Tornado Cash was a decentralized mixing protocol on Ethereum that allowed users to deposit and withdraw ETH or tokens without a traceable link between the two addresses. On August 8, 2022, the US Treasury’s Office of Foreign Assets Control (OFAC) sanctioned Tornado Cash — the first time a government sanctioned a software protocol rather than a person or entity.
The sanctions had immediate consequences. Circle froze $75,000 in USDC held in Tornado Cash contracts. GitHub deleted the Tornado Cash repository. Infura and Alchemy blocked RPC access to the contracts. The Tornado Cash DAO’s TORN token plummeted. Within days, the protocol was effectively deplatformed from centralized infrastructure.

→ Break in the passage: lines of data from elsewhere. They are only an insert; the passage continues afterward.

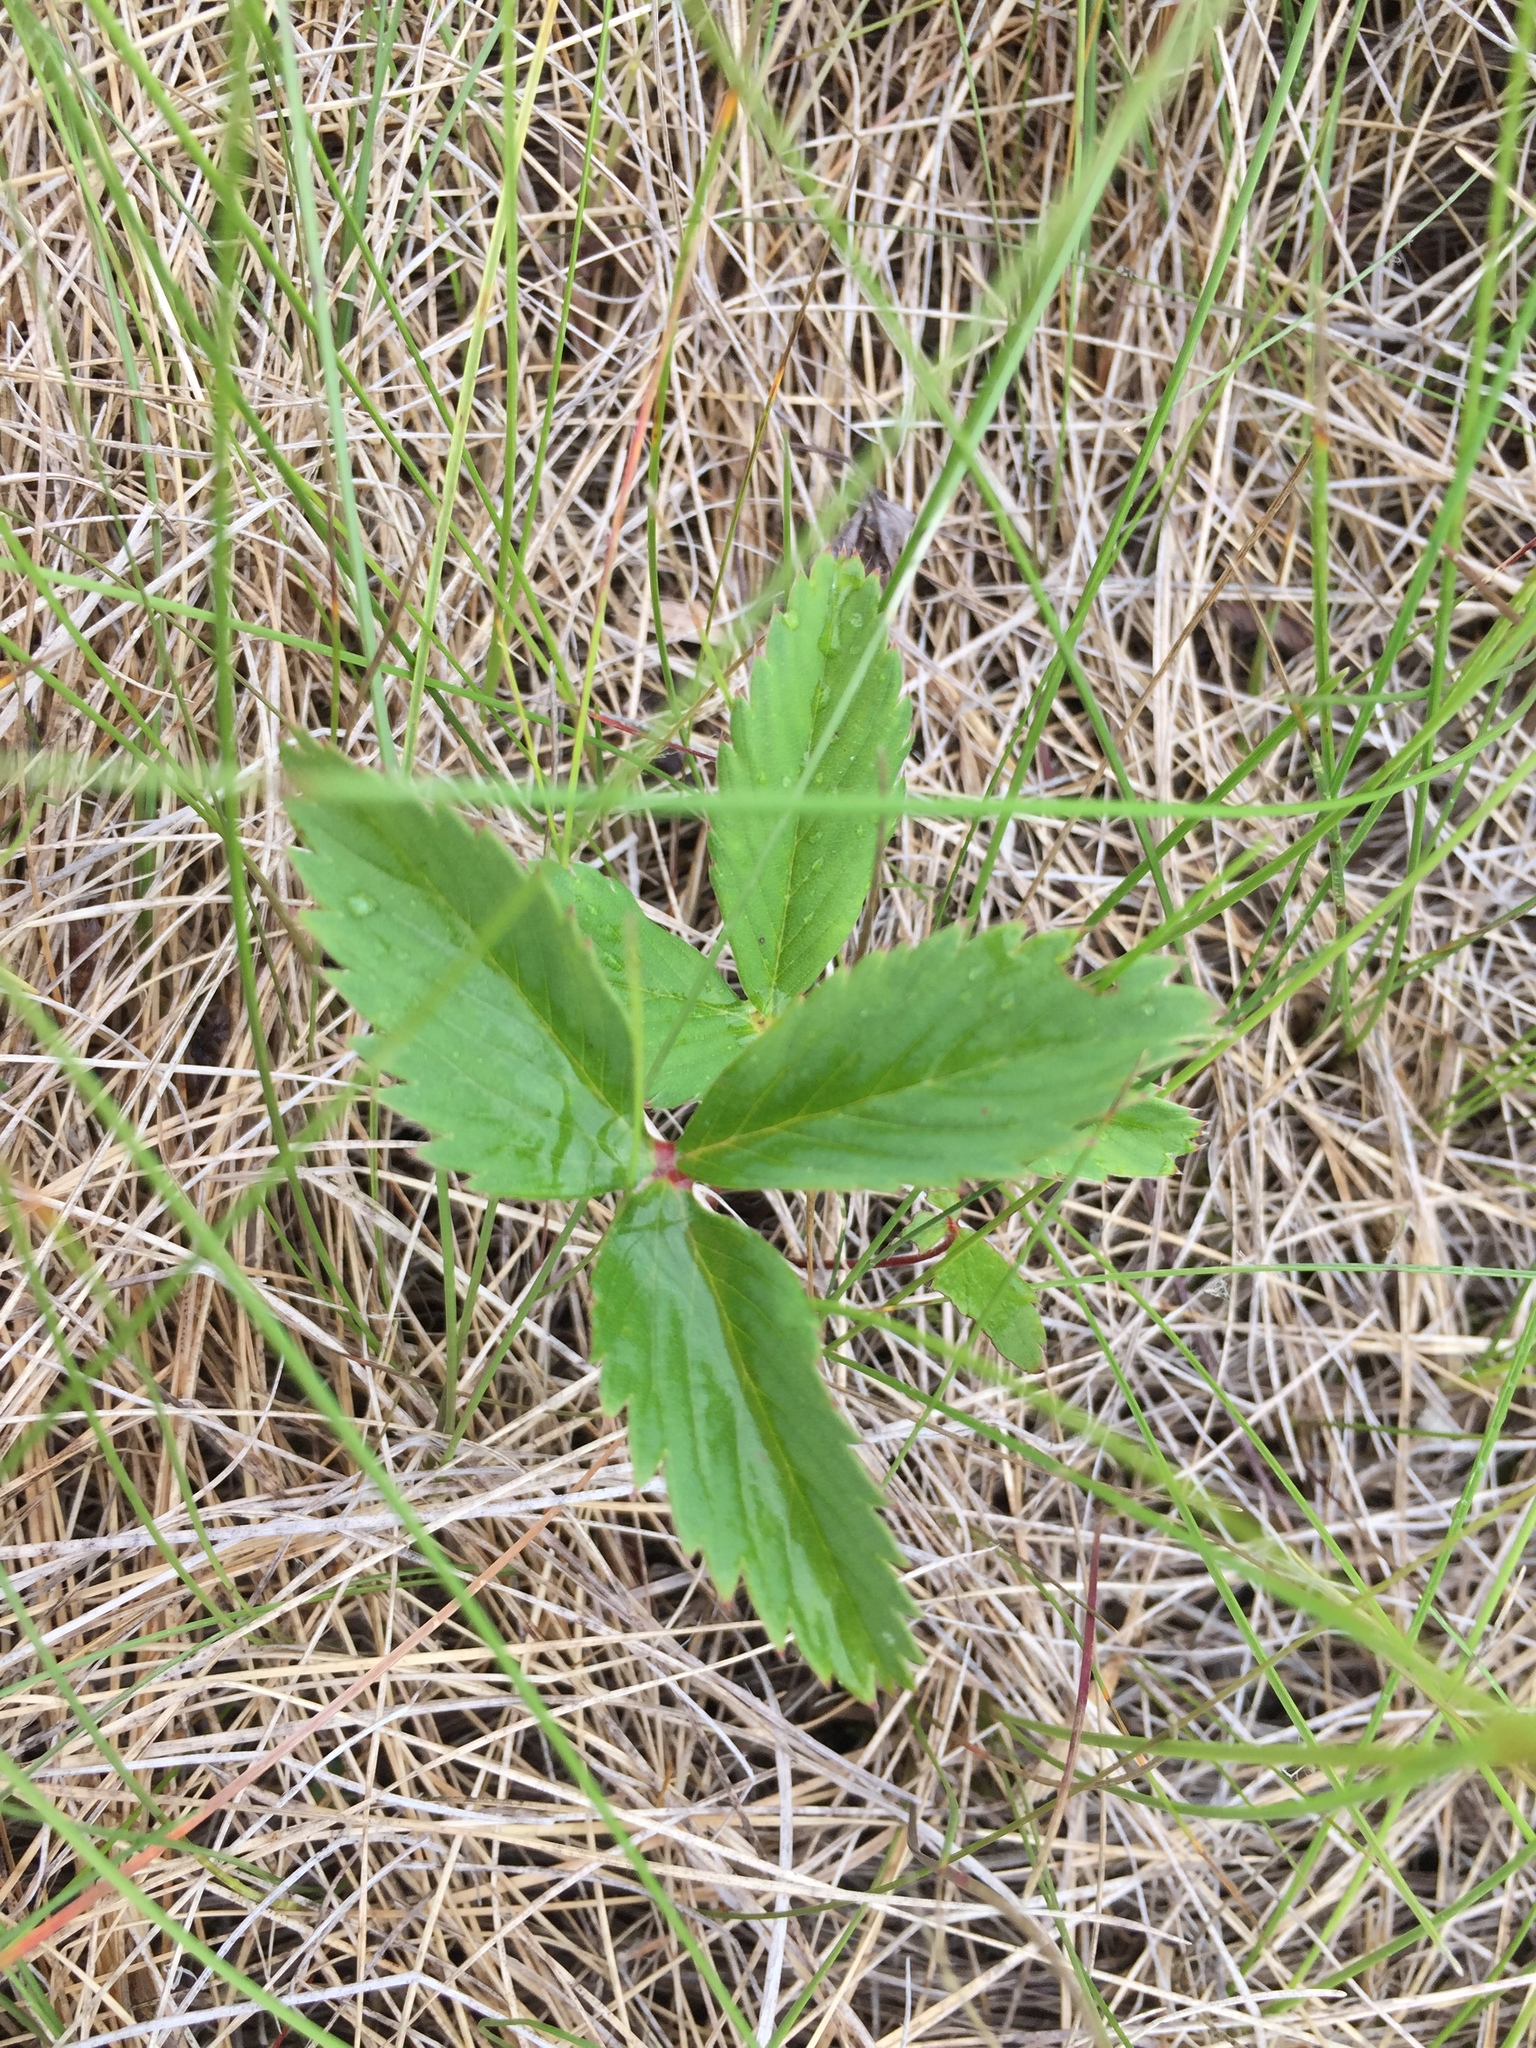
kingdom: Plantae
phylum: Tracheophyta
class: Magnoliopsida
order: Rosales
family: Rosaceae
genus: Fragaria
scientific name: Fragaria virginiana
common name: Thickleaved wild strawberry
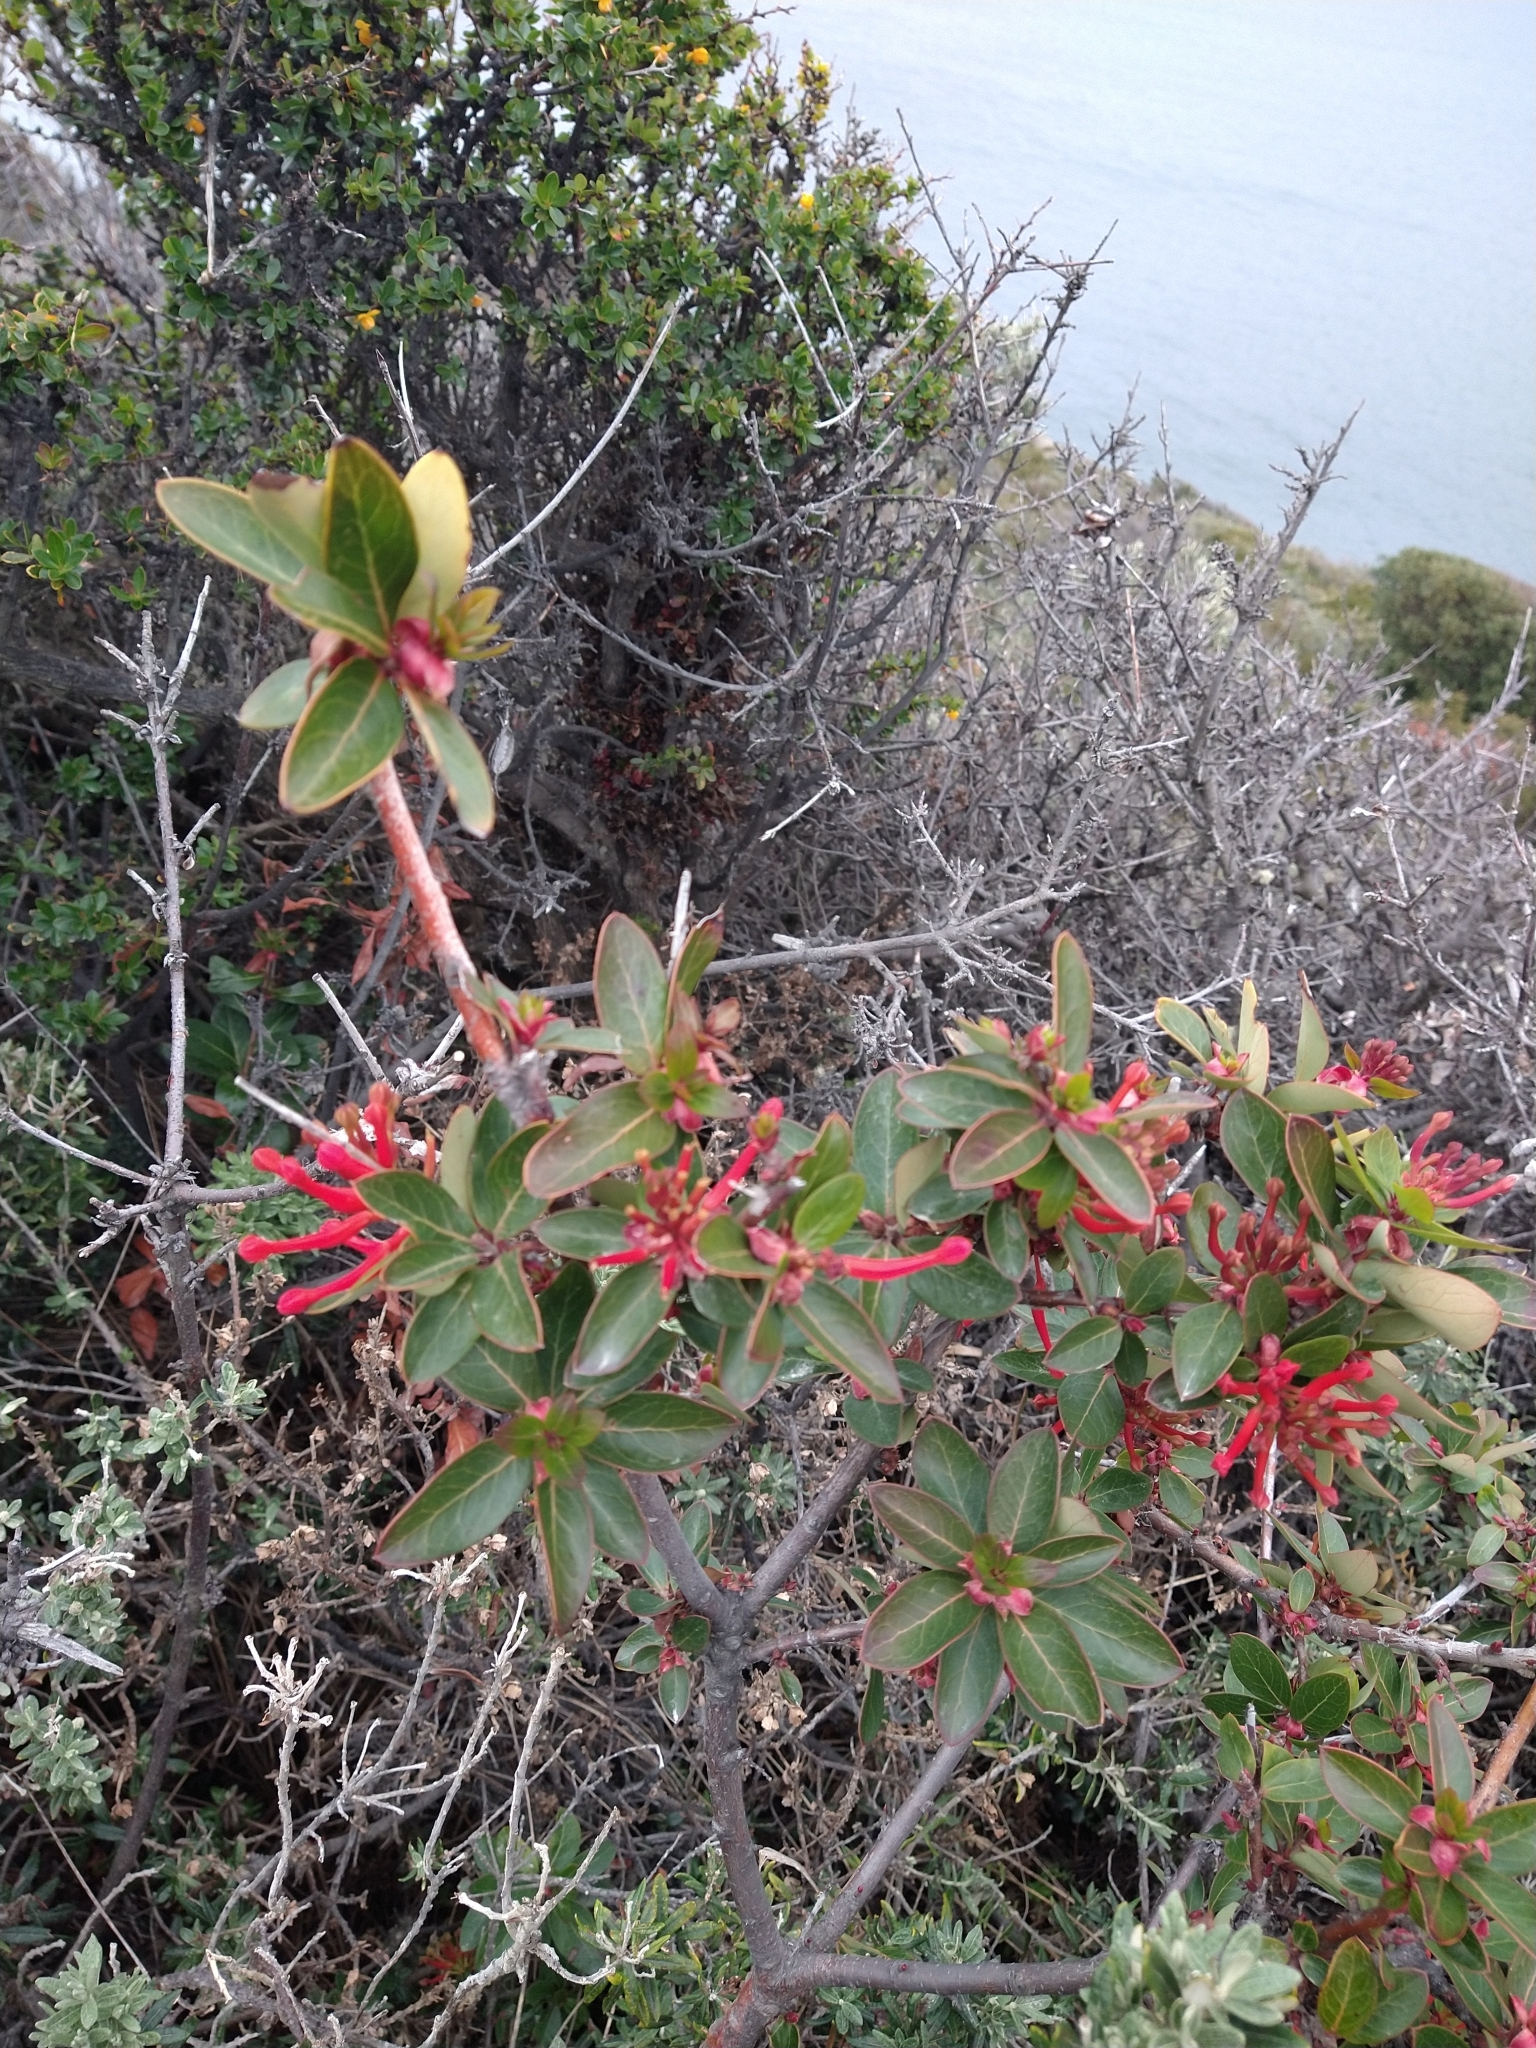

Two weeks later, Dutch authorities arrested Alexey Pertsev, one of Tornado Cash’s developers, charging him with money laundering. Pertsev’s arrest sent shockwaves through the developer community — if writing open-source code could lead to criminal charges, what did that mean for every DeFi developer?
In May 2024, Pertsev was convicted in the Netherlands and sentenced to 64 months in prison. The verdict established a precedent that developers can be held criminally responsible for how others use their code, fundamentally challenging the “code is speech” principle that crypto developers had long relied on.
Meanwhile, Roman Storm, another Tornado Cash developer arrested in the US, faced federal money laundering and sanctions violation charges. His case, still proceeding through courts in 2024-2025, became a rallying point for crypto privacy advocates, with Coinbase and other companies funding his legal defense.
The sanctions themselves were legally challenged. In November 2024, the US Fifth Circuit Court of Appeals ruled that OFAC exceeded its authority by sanctioning immutable smart contracts — finding that autonomous code is not “property” of a foreign national that can be sanctioned. This ruling potentially limited the government’s ability to sanction decentralized protocols.
Tornado Cash became crypto’s most important legal battleground. The cases against its developers will define the legal status of open-source DeFi development, the limits of financial surveillance, and whether privacy is a right or a crime in the age of transparent blockchains.